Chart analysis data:
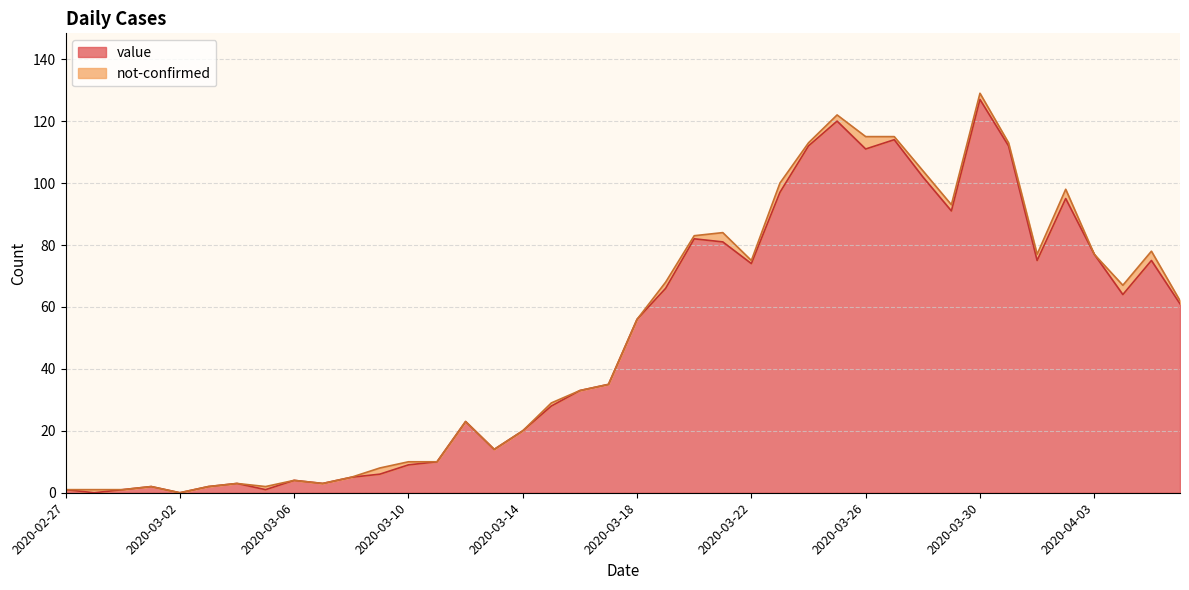

Count the number of values greater than 56.

19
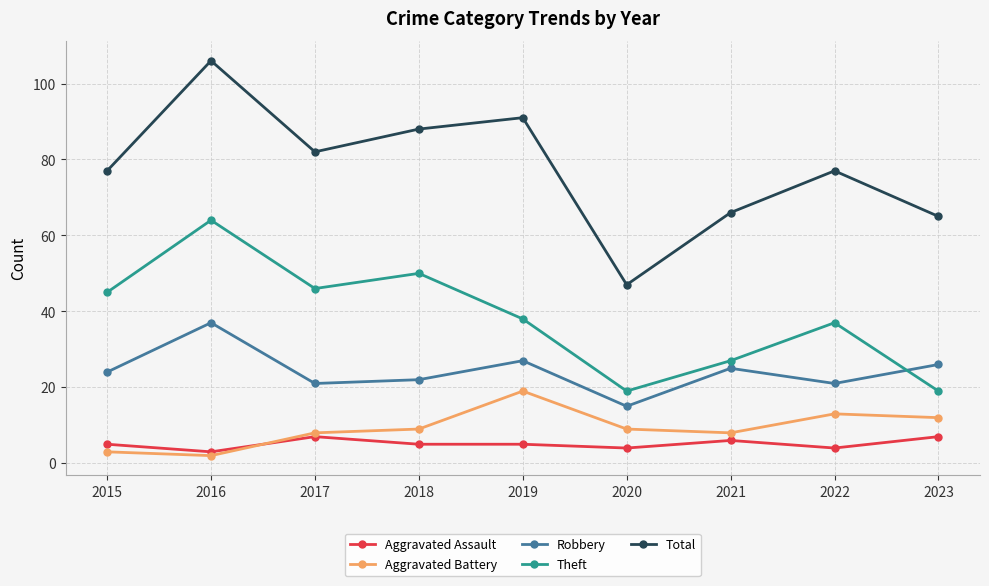

True or false: Aggravated Battery and Theft cross at least once.

False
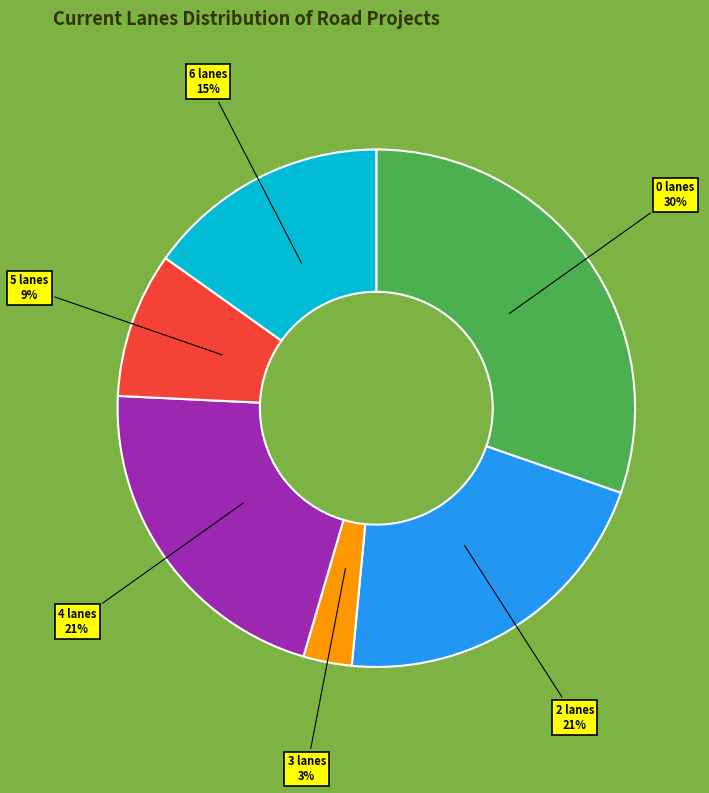

Is there any slice that represents more than half of the pie?

No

Problem requirements:
Collect each line from the material above that contains the string "than".

Your solution:
Count the number of values greater than 56.
Is there any slice that represents more than half of the pie?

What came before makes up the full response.